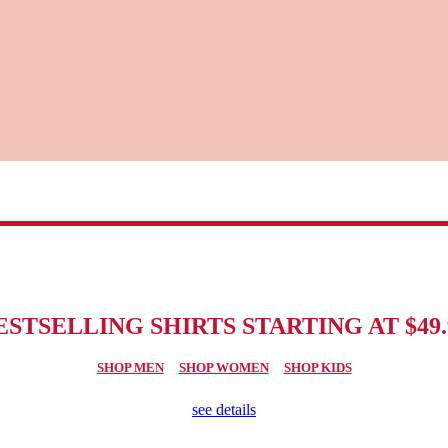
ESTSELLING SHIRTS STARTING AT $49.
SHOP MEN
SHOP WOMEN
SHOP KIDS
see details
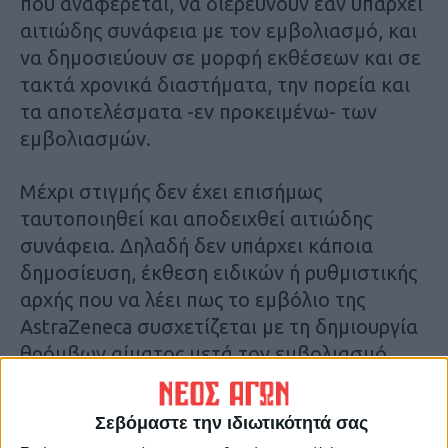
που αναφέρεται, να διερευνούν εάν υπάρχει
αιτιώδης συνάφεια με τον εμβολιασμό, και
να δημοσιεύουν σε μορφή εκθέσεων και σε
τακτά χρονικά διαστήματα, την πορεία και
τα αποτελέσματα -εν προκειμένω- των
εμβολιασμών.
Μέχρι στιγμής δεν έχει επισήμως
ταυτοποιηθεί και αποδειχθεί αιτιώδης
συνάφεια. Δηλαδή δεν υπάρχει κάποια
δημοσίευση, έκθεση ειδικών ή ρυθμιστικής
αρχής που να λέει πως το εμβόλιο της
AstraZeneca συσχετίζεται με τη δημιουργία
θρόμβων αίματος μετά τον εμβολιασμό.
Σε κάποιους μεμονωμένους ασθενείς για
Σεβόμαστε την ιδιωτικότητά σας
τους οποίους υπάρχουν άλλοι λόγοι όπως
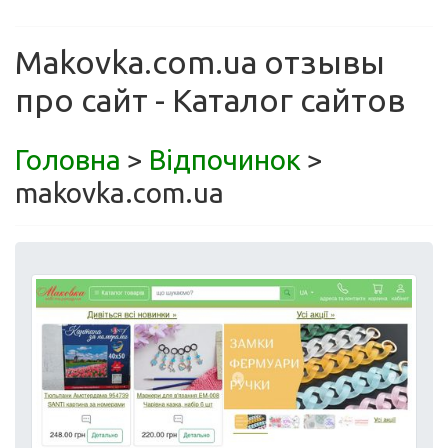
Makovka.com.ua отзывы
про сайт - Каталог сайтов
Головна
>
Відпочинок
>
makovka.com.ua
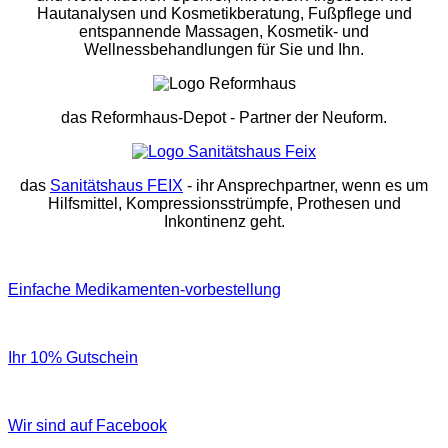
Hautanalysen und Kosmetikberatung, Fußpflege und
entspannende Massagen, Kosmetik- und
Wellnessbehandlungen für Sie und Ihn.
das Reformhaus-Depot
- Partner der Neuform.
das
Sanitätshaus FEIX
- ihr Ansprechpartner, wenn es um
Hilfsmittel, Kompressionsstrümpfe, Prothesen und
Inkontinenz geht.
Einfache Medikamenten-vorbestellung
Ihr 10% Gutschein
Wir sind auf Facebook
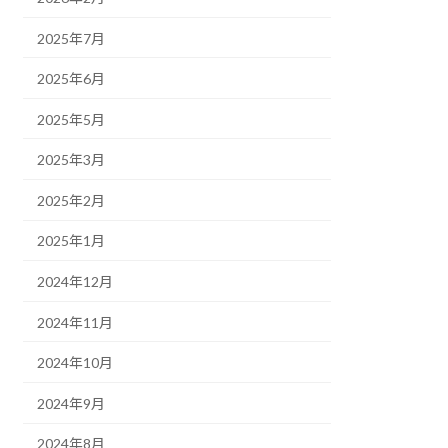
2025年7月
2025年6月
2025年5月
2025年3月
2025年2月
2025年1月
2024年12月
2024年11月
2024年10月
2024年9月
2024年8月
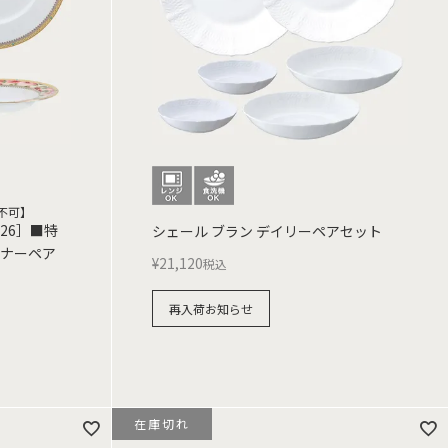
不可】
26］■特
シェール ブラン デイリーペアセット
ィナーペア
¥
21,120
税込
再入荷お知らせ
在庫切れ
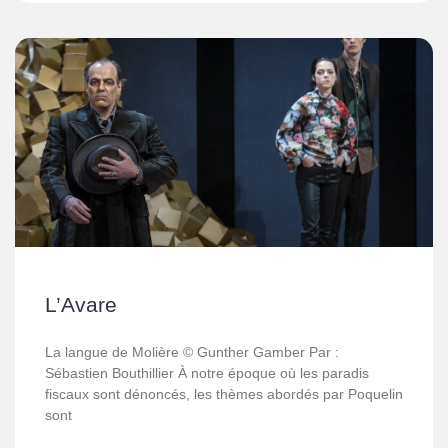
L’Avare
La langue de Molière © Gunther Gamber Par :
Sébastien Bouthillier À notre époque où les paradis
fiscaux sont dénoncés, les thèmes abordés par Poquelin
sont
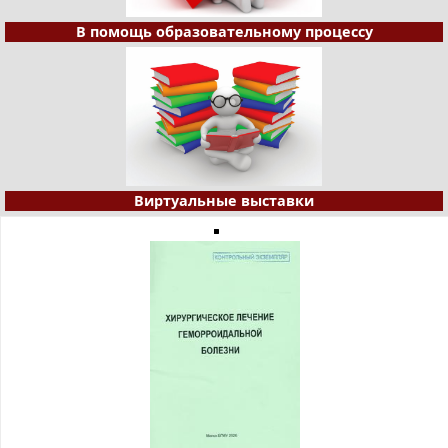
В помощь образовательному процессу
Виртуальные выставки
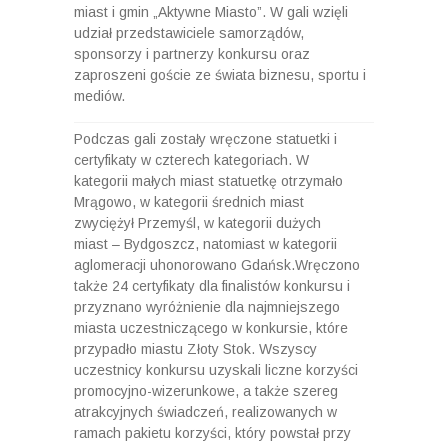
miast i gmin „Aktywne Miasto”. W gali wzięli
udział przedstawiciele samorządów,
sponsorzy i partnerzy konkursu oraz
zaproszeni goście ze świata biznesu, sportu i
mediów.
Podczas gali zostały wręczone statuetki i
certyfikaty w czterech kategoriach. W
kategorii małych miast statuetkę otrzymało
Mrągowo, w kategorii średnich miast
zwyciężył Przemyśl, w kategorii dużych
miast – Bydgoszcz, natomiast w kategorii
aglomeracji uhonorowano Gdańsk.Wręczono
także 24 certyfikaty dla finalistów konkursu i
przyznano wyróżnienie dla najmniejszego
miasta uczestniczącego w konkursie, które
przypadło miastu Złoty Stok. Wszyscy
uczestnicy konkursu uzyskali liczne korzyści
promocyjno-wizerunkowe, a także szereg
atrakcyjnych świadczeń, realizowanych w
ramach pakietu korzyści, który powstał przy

########################################

**Work item**
Excluding all pictures, reproduce the records exactly as they appear above.

**Solution to this problem**
ESTSELLING SHIRTS STARTING AT $49.
SHOP MEN
SHOP WOMEN
SHOP KIDS
see details
που αναφέρεται, να διερευνούν εάν υπάρχει
αιτιώδης συνάφεια με τον εμβολιασμό, και
να δημοσιεύουν σε μορφή εκθέσεων και σε
τακτά χρονικά διαστήματα, την πορεία και
τα αποτελέσματα -εν προκειμένω- των
εμβολιασμών.
Μέχρι στιγμής δεν έχει επισήμως
ταυτοποιηθεί και αποδειχθεί αιτιώδης
συνάφεια. Δηλαδή δεν υπάρχει κάποια
δημοσίευση, έκθεση ειδικών ή ρυθμιστικής
αρχής που να λέει πως το εμβόλιο της
AstraZeneca συσχετίζεται με τη δημιουργία
θρόμβων αίματος μετά τον εμβολιασμό.
Σε κάποιους μεμονωμένους ασθενείς για
Σεβόμαστε την ιδιωτικότητά σας
τους οποίους υπάρχουν άλλοι λόγοι όπως
Makovka.com.ua отзывы
про сайт - Каталог сайтов
Головна
>
Відпочинок
>
makovka.com.ua
Hautanalysen und Kosmetikberatung, Fußpflege und
entspannende Massagen, Kosmetik- und
Wellnessbehandlungen für Sie und Ihn.
das Reformhaus-Depot
- Partner der Neuform.
das
Sanitätshaus FEIX
- ihr Ansprechpartner, wenn es um
Hilfsmittel, Kompressionsstrümpfe, Prothesen und
Inkontinenz geht.
Einfache Medikamenten-vorbestellung
Ihr 10% Gutschein
Wir sind auf Facebook
2025年7月
2025年6月
2025年5月
2025年3月
2025年2月
2025年1月
2024年12月
2024年11月
2024年10月
2024年9月
2024年8月
不可】
26］■特
シェール ブラン デイリーペアセット
ィナーペア
¥
21,120
税込
再入荷お知らせ
在庫切れ
L’Avare
La langue de Molière © Gunther Gamber Par :
Sébastien Bouthillier À notre époque où les paradis
fiscaux sont dénoncés, les thèmes abordés par Poquelin
sont
В помощь образовательному процессу
Виртуальные выставки
miast i gmin „Aktywne Miasto”. W gali wzięli
udział przedstawiciele samorządów,
sponsorzy i partnerzy konkursu oraz
zaproszeni goście ze świata biznesu, sportu i
mediów.
Podczas gali zostały wręczone statuetki i
certyfikaty w czterech kategoriach. W
kategorii małych miast statuetkę otrzymało
Mrągowo, w kategorii średnich miast
zwyciężył Przemyśl, w kategorii dużych
miast – Bydgoszcz, natomiast w kategorii
aglomeracji uhonorowano Gdańsk.Wręczono
także 24 certyfikaty dla finalistów konkursu i
przyznano wyróżnienie dla najmniejszego
miasta uczestniczącego w konkursie, które
przypadło miastu Złoty Stok. Wszyscy
uczestnicy konkursu uzyskali liczne korzyści
promocyjno-wizerunkowe, a także szereg
atrakcyjnych świadczeń, realizowanych w
ramach pakietu korzyści, który powstał przy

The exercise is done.